▶ Supplied records:
- - -

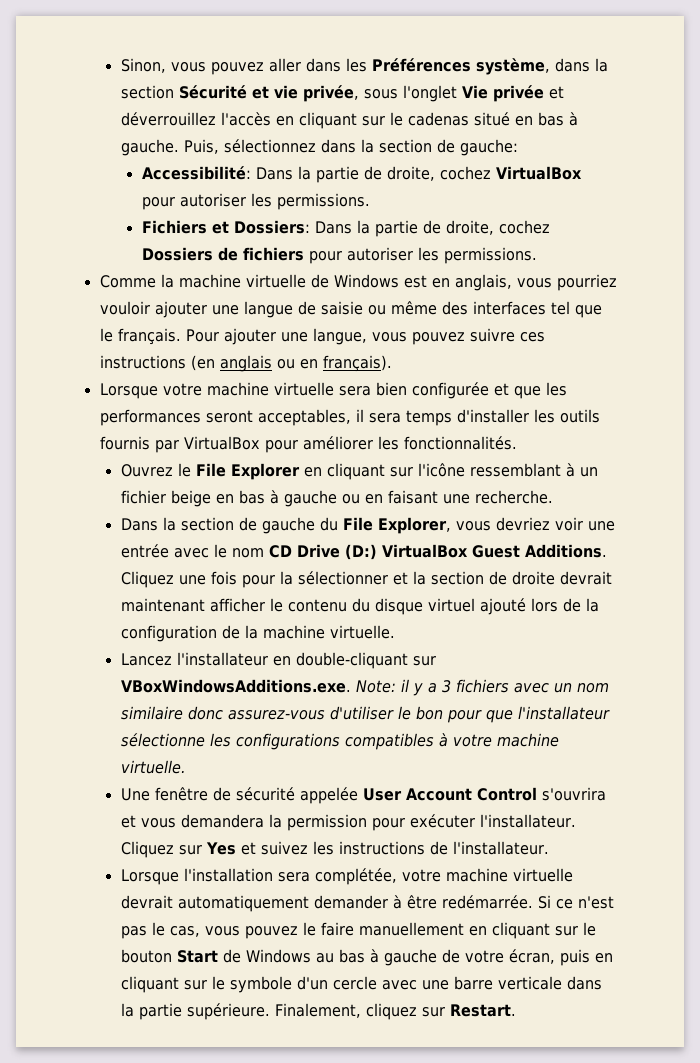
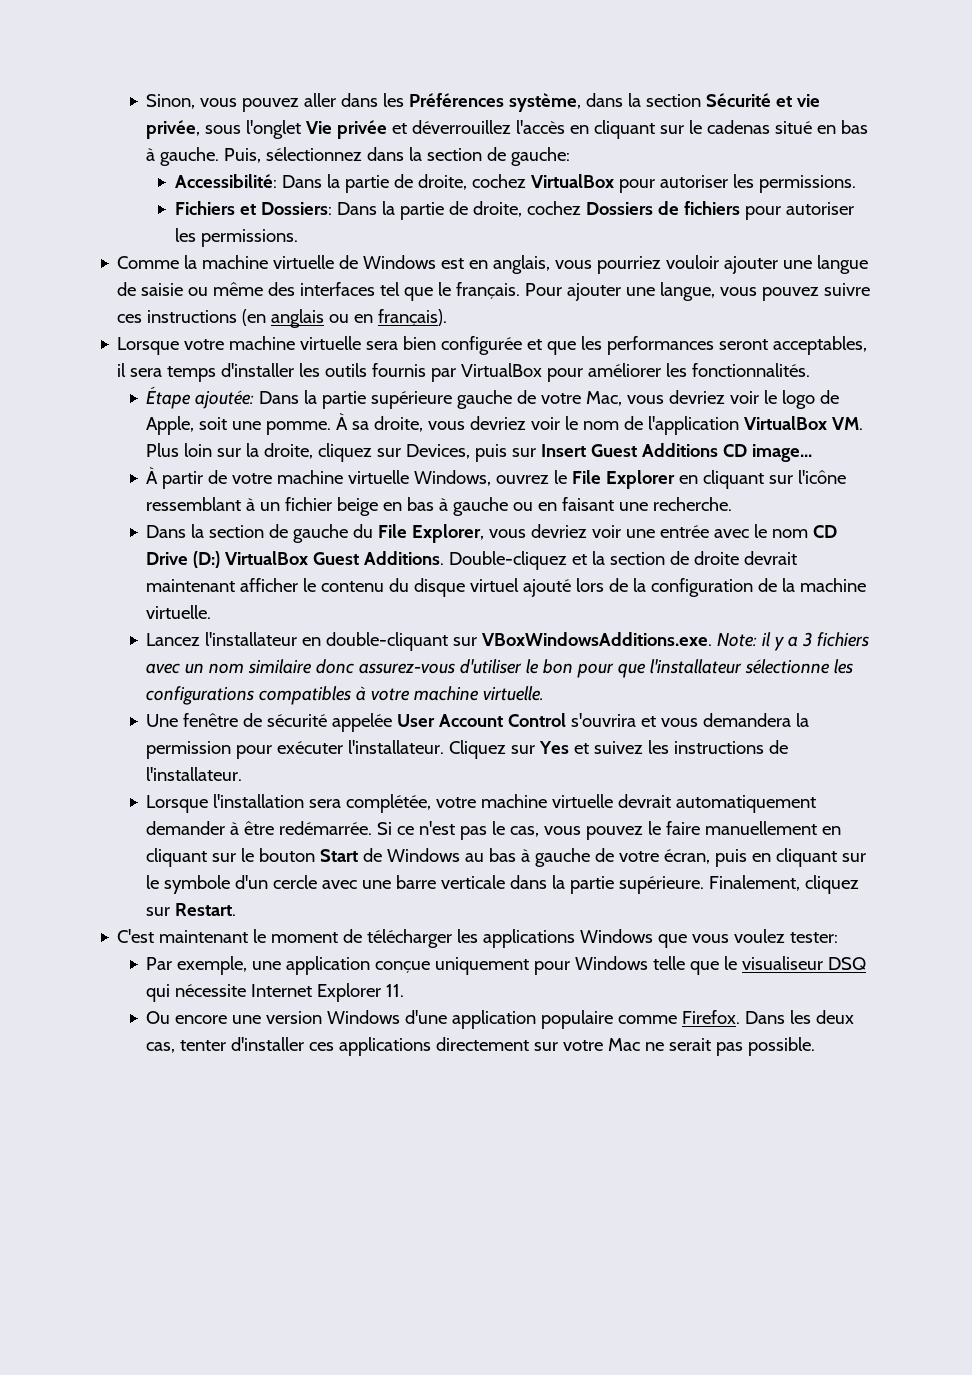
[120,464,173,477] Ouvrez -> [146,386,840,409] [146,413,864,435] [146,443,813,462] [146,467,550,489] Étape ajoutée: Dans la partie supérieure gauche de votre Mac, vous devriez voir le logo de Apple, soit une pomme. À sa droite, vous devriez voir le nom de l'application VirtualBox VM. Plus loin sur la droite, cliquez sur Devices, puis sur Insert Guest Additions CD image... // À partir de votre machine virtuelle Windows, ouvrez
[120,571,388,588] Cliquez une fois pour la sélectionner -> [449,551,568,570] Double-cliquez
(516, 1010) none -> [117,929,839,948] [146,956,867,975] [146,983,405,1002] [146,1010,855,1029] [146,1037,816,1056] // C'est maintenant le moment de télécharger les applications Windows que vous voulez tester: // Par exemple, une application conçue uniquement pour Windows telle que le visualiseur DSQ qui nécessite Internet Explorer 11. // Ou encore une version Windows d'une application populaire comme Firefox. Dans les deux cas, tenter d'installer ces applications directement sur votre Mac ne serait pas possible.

- - -

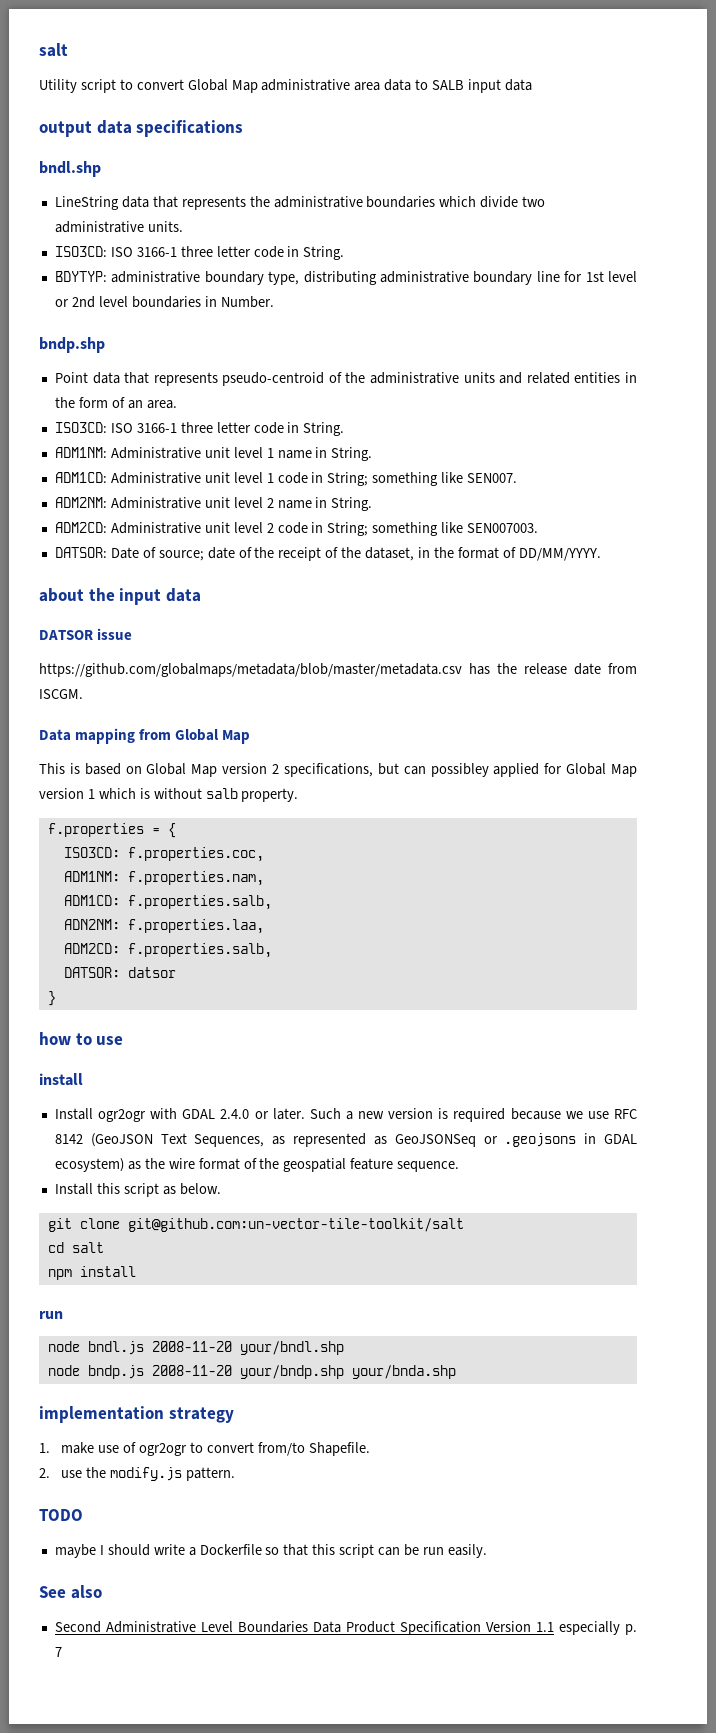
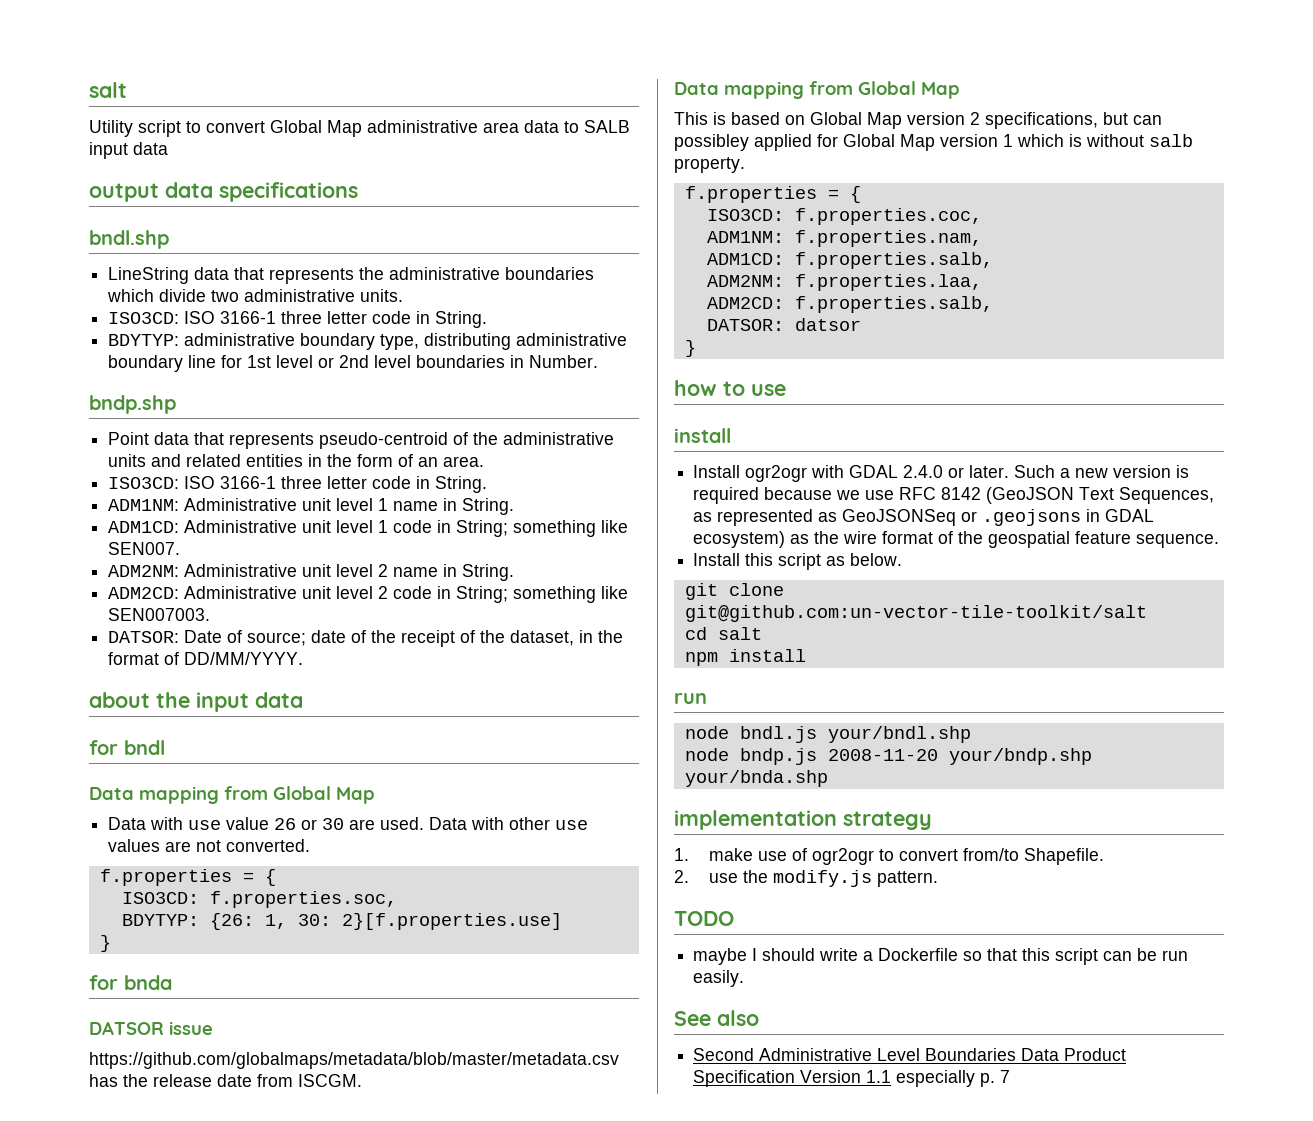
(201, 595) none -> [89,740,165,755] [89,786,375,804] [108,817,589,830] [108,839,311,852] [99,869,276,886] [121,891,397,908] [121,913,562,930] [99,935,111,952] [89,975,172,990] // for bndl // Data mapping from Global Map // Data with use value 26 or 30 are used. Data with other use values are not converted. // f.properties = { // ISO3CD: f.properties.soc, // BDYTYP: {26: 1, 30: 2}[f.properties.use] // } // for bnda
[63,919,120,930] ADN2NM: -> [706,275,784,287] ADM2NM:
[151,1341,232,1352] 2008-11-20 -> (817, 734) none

- - -

▶ Problem requirements:
In the material above, transcribe exactly the lines beginning at the one with "(201, 595) none" and ending at the one with "[151,1341,232,1352] 2008-11-20 ->", both included.

▶ Written response:
(201, 595) none -> [89,740,165,755] [89,786,375,804] [108,817,589,830] [108,839,311,852] [99,869,276,886] [121,891,397,908] [121,913,562,930] [99,935,111,952] [89,975,172,990] // for bndl // Data mapping from Global Map // Data with use value 26 or 30 are used. Data with other use values are not converted. // f.properties = { // ISO3CD: f.properties.soc, // BDYTYP: {26: 1, 30: 2}[f.properties.use] // } // for bnda
[63,919,120,930] ADN2NM: -> [706,275,784,287] ADM2NM:
[151,1341,232,1352] 2008-11-20 -> (817, 734) none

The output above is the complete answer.